** EXTRACTED INFORMATION **
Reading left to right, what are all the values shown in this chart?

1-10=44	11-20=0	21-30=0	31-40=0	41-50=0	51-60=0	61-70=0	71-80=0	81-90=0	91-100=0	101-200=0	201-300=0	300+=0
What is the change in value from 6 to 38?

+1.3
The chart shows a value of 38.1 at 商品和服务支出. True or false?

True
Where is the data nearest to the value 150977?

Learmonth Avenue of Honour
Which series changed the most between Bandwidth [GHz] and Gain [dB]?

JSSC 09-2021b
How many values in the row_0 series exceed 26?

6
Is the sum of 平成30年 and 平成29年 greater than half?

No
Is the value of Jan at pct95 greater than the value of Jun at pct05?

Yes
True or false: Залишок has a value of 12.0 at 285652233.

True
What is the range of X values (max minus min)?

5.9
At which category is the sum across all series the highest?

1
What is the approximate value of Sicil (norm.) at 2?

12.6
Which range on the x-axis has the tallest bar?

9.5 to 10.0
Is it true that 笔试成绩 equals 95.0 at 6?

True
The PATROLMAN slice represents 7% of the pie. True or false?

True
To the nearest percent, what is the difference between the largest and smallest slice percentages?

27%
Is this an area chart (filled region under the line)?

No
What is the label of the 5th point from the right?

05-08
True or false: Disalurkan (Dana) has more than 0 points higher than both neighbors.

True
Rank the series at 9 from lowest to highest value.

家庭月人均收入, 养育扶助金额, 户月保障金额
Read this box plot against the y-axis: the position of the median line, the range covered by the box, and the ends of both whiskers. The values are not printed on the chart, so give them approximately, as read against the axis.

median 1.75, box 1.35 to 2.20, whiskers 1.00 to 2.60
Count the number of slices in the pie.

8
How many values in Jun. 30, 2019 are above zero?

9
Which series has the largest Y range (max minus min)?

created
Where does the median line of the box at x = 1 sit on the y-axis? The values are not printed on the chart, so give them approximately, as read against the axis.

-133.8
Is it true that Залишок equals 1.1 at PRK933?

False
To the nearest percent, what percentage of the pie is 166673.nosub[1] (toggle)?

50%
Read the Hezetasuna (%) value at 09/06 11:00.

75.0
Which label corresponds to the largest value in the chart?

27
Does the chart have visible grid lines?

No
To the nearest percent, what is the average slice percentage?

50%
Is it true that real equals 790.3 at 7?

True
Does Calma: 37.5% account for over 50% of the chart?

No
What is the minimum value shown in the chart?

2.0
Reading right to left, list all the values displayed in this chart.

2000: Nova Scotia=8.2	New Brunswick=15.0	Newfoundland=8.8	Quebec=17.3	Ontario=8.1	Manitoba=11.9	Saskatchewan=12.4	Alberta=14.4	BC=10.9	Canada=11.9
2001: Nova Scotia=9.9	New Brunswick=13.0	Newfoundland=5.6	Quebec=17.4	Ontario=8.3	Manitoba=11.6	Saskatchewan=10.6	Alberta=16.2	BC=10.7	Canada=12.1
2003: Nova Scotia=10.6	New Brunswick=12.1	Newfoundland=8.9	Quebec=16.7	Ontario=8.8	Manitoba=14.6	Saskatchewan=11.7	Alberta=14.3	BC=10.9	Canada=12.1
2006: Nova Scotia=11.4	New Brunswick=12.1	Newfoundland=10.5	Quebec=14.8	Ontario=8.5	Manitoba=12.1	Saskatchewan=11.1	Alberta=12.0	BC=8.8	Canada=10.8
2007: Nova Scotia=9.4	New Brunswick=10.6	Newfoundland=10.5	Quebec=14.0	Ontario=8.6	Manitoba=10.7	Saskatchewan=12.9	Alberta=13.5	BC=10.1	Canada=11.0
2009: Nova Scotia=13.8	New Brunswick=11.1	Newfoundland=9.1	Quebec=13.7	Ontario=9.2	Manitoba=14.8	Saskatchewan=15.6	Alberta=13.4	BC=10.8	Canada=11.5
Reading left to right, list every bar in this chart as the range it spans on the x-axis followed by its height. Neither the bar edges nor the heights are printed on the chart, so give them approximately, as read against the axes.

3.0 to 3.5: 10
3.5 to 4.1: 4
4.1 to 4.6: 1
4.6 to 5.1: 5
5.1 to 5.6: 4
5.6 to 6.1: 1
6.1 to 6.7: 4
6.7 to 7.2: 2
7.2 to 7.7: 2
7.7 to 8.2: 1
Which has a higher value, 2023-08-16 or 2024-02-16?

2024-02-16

** GOAL OF THE EXERCISE **
Reproduce all the rows above unchanged, except substitute "horizontal axis" for every occurrence of "x-axis".

** SOLVED PROBLEM **
Reading left to right, what are all the values shown in this chart?

1-10=44	11-20=0	21-30=0	31-40=0	41-50=0	51-60=0	61-70=0	71-80=0	81-90=0	91-100=0	101-200=0	201-300=0	300+=0
What is the change in value from 6 to 38?

+1.3
The chart shows a value of 38.1 at 商品和服务支出. True or false?

True
Where is the data nearest to the value 150977?

Learmonth Avenue of Honour
Which series changed the most between Bandwidth [GHz] and Gain [dB]?

JSSC 09-2021b
How many values in the row_0 series exceed 26?

6
Is the sum of 平成30年 and 平成29年 greater than half?

No
Is the value of Jan at pct95 greater than the value of Jun at pct05?

Yes
True or false: Залишок has a value of 12.0 at 285652233.

True
What is the range of X values (max minus min)?

5.9
At which category is the sum across all series the highest?

1
What is the approximate value of Sicil (norm.) at 2?

12.6
Which range on the horizontal axis has the tallest bar?

9.5 to 10.0
Is it true that 笔试成绩 equals 95.0 at 6?

True
The PATROLMAN slice represents 7% of the pie. True or false?

True
To the nearest percent, what is the difference between the largest and smallest slice percentages?

27%
Is this an area chart (filled region under the line)?

No
What is the label of the 5th point from the right?

05-08
True or false: Disalurkan (Dana) has more than 0 points higher than both neighbors.

True
Rank the series at 9 from lowest to highest value.

家庭月人均收入, 养育扶助金额, 户月保障金额
Read this box plot against the y-axis: the position of the median line, the range covered by the box, and the ends of both whiskers. The values are not printed on the chart, so give them approximately, as read against the axis.

median 1.75, box 1.35 to 2.20, whiskers 1.00 to 2.60
Count the number of slices in the pie.

8
How many values in Jun. 30, 2019 are above zero?

9
Which series has the largest Y range (max minus min)?

created
Where does the median line of the box at x = 1 sit on the y-axis? The values are not printed on the chart, so give them approximately, as read against the axis.

-133.8
Is it true that Залишок equals 1.1 at PRK933?

False
To the nearest percent, what percentage of the pie is 166673.nosub[1] (toggle)?

50%
Read the Hezetasuna (%) value at 09/06 11:00.

75.0
Which label corresponds to the largest value in the chart?

27
Does the chart have visible grid lines?

No
To the nearest percent, what is the average slice percentage?

50%
Is it true that real equals 790.3 at 7?

True
Does Calma: 37.5% account for over 50% of the chart?

No
What is the minimum value shown in the chart?

2.0
Reading right to left, list all the values displayed in this chart.

2000: Nova Scotia=8.2	New Brunswick=15.0	Newfoundland=8.8	Quebec=17.3	Ontario=8.1	Manitoba=11.9	Saskatchewan=12.4	Alberta=14.4	BC=10.9	Canada=11.9
2001: Nova Scotia=9.9	New Brunswick=13.0	Newfoundland=5.6	Quebec=17.4	Ontario=8.3	Manitoba=11.6	Saskatchewan=10.6	Alberta=16.2	BC=10.7	Canada=12.1
2003: Nova Scotia=10.6	New Brunswick=12.1	Newfoundland=8.9	Quebec=16.7	Ontario=8.8	Manitoba=14.6	Saskatchewan=11.7	Alberta=14.3	BC=10.9	Canada=12.1
2006: Nova Scotia=11.4	New Brunswick=12.1	Newfoundland=10.5	Quebec=14.8	Ontario=8.5	Manitoba=12.1	Saskatchewan=11.1	Alberta=12.0	BC=8.8	Canada=10.8
2007: Nova Scotia=9.4	New Brunswick=10.6	Newfoundland=10.5	Quebec=14.0	Ontario=8.6	Manitoba=10.7	Saskatchewan=12.9	Alberta=13.5	BC=10.1	Canada=11.0
2009: Nova Scotia=13.8	New Brunswick=11.1	Newfoundland=9.1	Quebec=13.7	Ontario=9.2	Manitoba=14.8	Saskatchewan=15.6	Alberta=13.4	BC=10.8	Canada=11.5
Reading left to right, list every bar in this chart as the range it spans on the horizontal axis followed by its height. Neither the bar edges nor the heights are printed on the chart, so give them approximately, as read against the axes.

3.0 to 3.5: 10
3.5 to 4.1: 4
4.1 to 4.6: 1
4.6 to 5.1: 5
5.1 to 5.6: 4
5.6 to 6.1: 1
6.1 to 6.7: 4
6.7 to 7.2: 2
7.2 to 7.7: 2
7.7 to 8.2: 1
Which has a higher value, 2023-08-16 or 2024-02-16?

2024-02-16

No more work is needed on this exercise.